Eco Food Bank Project Donates to 23 IDP Families in Buea

Ecological Balance has within the framework of its Eco Food Bank Project, donated food and non-food items to some 23 IDP families in Buea. Donated September 24, 2021, each of the families from  Bambalang and Bafut in the North West Regiong, and Mautu, Muyuka centre, Banga, Muyenge, Alou and Lewoh from different divisions of the South West Region, went home with rice, cooking oil, salt, maize, maize flour, food sweeteners, and soaps (bathing and washing).
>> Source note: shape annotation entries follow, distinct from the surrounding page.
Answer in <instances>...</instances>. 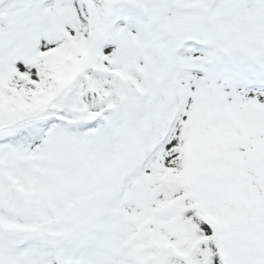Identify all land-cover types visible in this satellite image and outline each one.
I'll use <instances>...</instances> for the list:
<instances>
[{
    "label": "snow or ice",
    "instance_id": "snow-or-ice-1",
    "mask_svg": "<svg viewBox=\"0 0 264 264\" xmlns=\"http://www.w3.org/2000/svg\"><path fill=\"white\" fill-rule=\"evenodd\" d=\"M0 264H264V0H0Z\"/></svg>",
    "mask_w": 264,
    "mask_h": 264
}]
</instances>
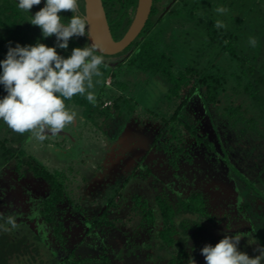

Though this number of families were reached, the Executive Director of Ecological Balance, Ms. Limbi blessing, holds that it is just a small section of the number of IDP families in dire need of humanitarian assistance in Buea. “We budgeted for 20 families but finally reached out to 23.  About 72 hours to our donation event, I received over 200 calls. We had planned to donate food to a total of 50 families this year but I have about 180 more families waiting. There still much to be done,” she said.


The Anglophone crisis in the North West and South West regions of Cameroon started in November 2016 and since then, many have fled their homes to neighboring towns to seek refuge from ever increasing insecurity and violence.  UNHCR records (March 2019) indicate that as of October 2018, an estimated there 437,000 had been internally displaced by the crisis; 246,000 of them in the Southwest Region, 105,000 in the Northwest Region, and 86,000 in the Littoral & West Regions and 35,000 in Nigeria. Over 15,780 more were reportedly newly displaced in the NW/SW in June 2020 and the figures keep increasing. The crisis has been widely reported by Aljezeera, Deustche Welle, Human Rights Watch and was second on the list of the world’s most neglected crisis (Norwegian Refugee Council, May 2021).

The victims now called internally displaced persons or IDPs, a majority of whom are women and children have lost their houses (many villages were completely burnt down), source of livelihoods and are in dire need of  food and shelter. Njou Loveline for instance now resides in Bomaka-Buea haven fled from Munyenge a village in Muyuka, South West Region together with her mother and siblings. “Here in Buea, we face a lot of challenges especially with food. We barely eat once a day and it’s in the evening and most often its either rice or garri”, she lamented.

According to Cecilia Efuah, another IDP, the challenges are too many. “Buea is very cold yet we sleep on mats on the floor. We cannot afford food and drugs talk less of sending our children to school. Presently, my children are sick and I think it is due to bad nutrition, we have been drinking garri for too long,” she explained, with tears oozing from her eyes.

It is even more challenging to single parents. I am not a lazy parent. I had farms in Mautu that I worked and fed my children without any stress. Now, I am unable to give them even garri or rice; the suffering is at another level,” said Kudi Pepetua, and IDP single mother.

According to the Food and Agricultural Organization access to adequate food or means for its procurement is a fundamental human right. In their words, ‘every human being, every citizen of an ordinary country, has the right to food necessary to his/her survival. Every woman, man and child, alone or in community with others must at all times have physical and economic access to adequate food’. This is only a mirage for many families of the North West and South West Regions of Cameroon.

The Eco Food Bank was set up as a forest garden demonstration farm with aim to train farmers in Buea, SW Cameroon on climate-smart agriculture. In response to need, it is now also a living food bank.